## [REQUEST]
Repeat the entries below exactly. Drop the pictures.

## [INPUT MATERIAL]
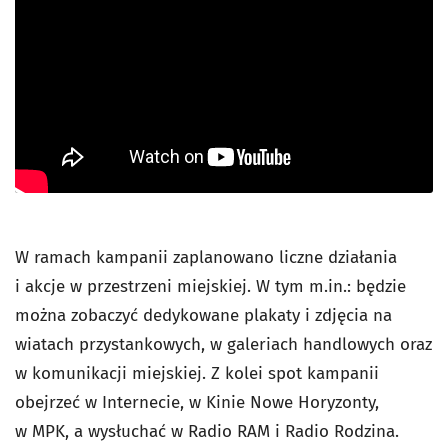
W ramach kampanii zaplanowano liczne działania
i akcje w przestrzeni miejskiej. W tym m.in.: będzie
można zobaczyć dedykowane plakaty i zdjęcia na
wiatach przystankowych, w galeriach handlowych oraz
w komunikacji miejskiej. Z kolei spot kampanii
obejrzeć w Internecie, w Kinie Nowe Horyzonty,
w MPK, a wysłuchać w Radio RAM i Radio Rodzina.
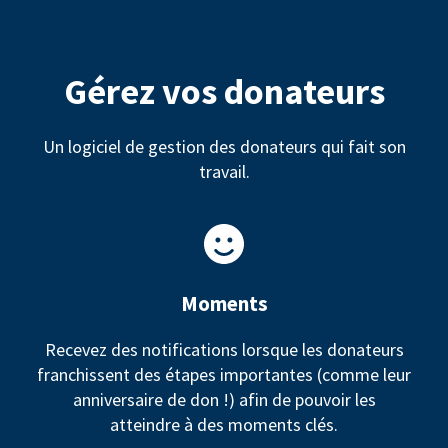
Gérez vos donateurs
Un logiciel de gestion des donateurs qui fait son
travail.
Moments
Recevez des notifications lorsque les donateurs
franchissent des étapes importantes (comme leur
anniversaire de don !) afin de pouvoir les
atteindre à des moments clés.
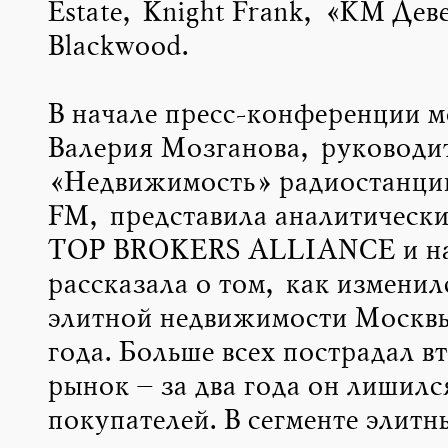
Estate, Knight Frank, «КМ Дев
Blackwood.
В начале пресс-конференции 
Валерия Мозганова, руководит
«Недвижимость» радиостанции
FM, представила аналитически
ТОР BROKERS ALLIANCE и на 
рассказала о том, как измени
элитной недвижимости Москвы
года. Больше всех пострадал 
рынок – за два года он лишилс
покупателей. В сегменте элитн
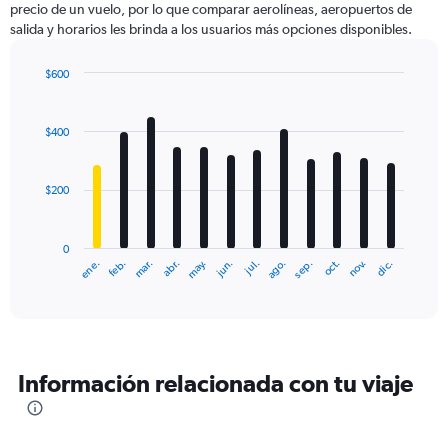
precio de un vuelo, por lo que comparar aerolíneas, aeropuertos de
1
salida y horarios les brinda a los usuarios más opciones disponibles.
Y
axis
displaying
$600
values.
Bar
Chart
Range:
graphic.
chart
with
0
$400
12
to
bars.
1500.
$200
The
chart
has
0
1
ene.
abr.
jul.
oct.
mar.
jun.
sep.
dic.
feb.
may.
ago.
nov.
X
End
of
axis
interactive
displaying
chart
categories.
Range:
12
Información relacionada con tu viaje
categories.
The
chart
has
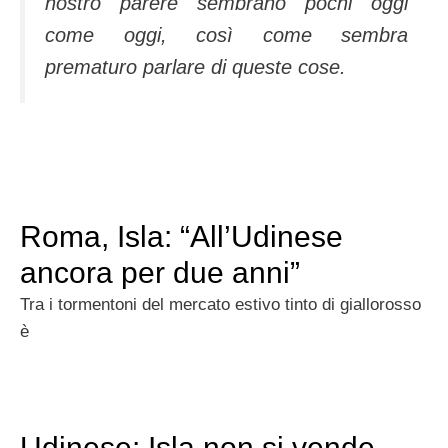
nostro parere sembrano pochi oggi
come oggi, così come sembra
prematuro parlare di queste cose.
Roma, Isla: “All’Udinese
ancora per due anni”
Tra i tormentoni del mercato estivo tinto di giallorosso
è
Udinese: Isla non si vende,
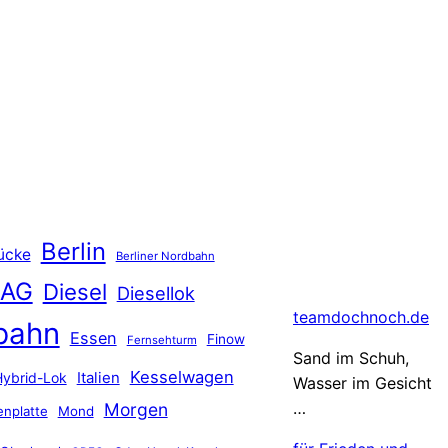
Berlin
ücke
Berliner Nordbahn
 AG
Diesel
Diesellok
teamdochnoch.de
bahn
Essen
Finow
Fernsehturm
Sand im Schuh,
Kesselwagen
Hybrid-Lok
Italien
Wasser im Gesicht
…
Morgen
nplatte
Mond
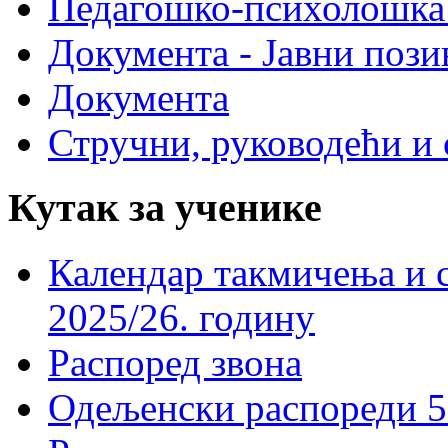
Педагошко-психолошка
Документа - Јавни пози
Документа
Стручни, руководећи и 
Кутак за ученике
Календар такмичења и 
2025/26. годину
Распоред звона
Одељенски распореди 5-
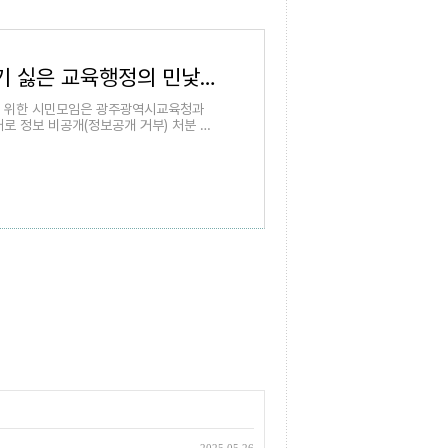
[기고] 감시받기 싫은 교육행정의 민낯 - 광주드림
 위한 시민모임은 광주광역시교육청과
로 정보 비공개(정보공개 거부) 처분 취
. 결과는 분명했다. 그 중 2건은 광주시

## [SOLUTION FOR THIS TASK]
W ramach kampanii zaplanowano liczne działania
i akcje w przestrzeni miejskiej. W tym m.in.: będzie
można zobaczyć dedykowane plakaty i zdjęcia na
wiatach przystankowych, w galeriach handlowych oraz
w komunikacji miejskiej. Z kolei spot kampanii
obejrzeć w Internecie, w Kinie Nowe Horyzonty,
w MPK, a wysłuchać w Radio RAM i Radio Rodzina.
Gérez vos donateurs
Un logiciel de gestion des donateurs qui fait son
travail.
Moments
Recevez des notifications lorsque les donateurs
franchissent des étapes importantes (comme leur
anniversaire de don !) afin de pouvoir les
atteindre à des moments clés.
Estate, Knight Frank, «КМ Дев
Blackwood.
В начале пресс-конференции 
Валерия Мозганова, руководит
«Недвижимость» радиостанции
FM, представила аналитически
ТОР BROKERS ALLIANCE и на 
рассказала о том, как измени
элитной недвижимости Москвы
года. Больше всех пострадал 
рынок – за два года он лишилс
покупателей. В сегменте элитн
precio de un vuelo, por lo que comparar aerolíneas, aeropuertos de
1
salida y horarios les brinda a los usuarios más opciones disponibles.
Y
axis
displaying
$600
values.
Bar
Chart
Range:
graphic.
chart
with
0
$400
12
to
bars.
1500.
$200
The
chart
has
0
1
ene.
abr.
jul.
oct.
mar.
jun.
sep.
dic.
feb.
may.
ago.
nov.
X
End
of
axis
interactive
displaying
chart
categories.
Range:
12
Información relacionada con tu viaje
categories.
The
chart
has
nostro parere sembrano pochi oggi
come oggi, così come sembra
prematuro parlare di queste cose.
Roma, Isla: “All’Udinese
ancora per due anni”
Tra i tormentoni del mercato estivo tinto di giallorosso
è
Udinese: Isla non si vende,
Berlin
ücke
Berliner Nordbahn
 AG
Diesel
Diesellok
teamdochnoch.de
bahn
Essen
Finow
Fernsehturm
Sand im Schuh,
Kesselwagen
Hybrid-Lok
Italien
Wasser im Gesicht
…
Morgen
nplatte
Mond
Педагошко-психолошка
Документа - Јавни пози
Документа
Стручни, руководећи и 
Кутак за ученике
Календар такмичења и 
2025/26. годину
Распоред звона
Одељенски распореди 5-
[기고] 감시받기 싫은 교육행정의 민낯 - 광주드림
 위한 시민모임은 광주광역시교육청과
로 정보 비공개(정보공개 거부) 처분 취
. 결과는 분명했다. 그 중 2건은 광주시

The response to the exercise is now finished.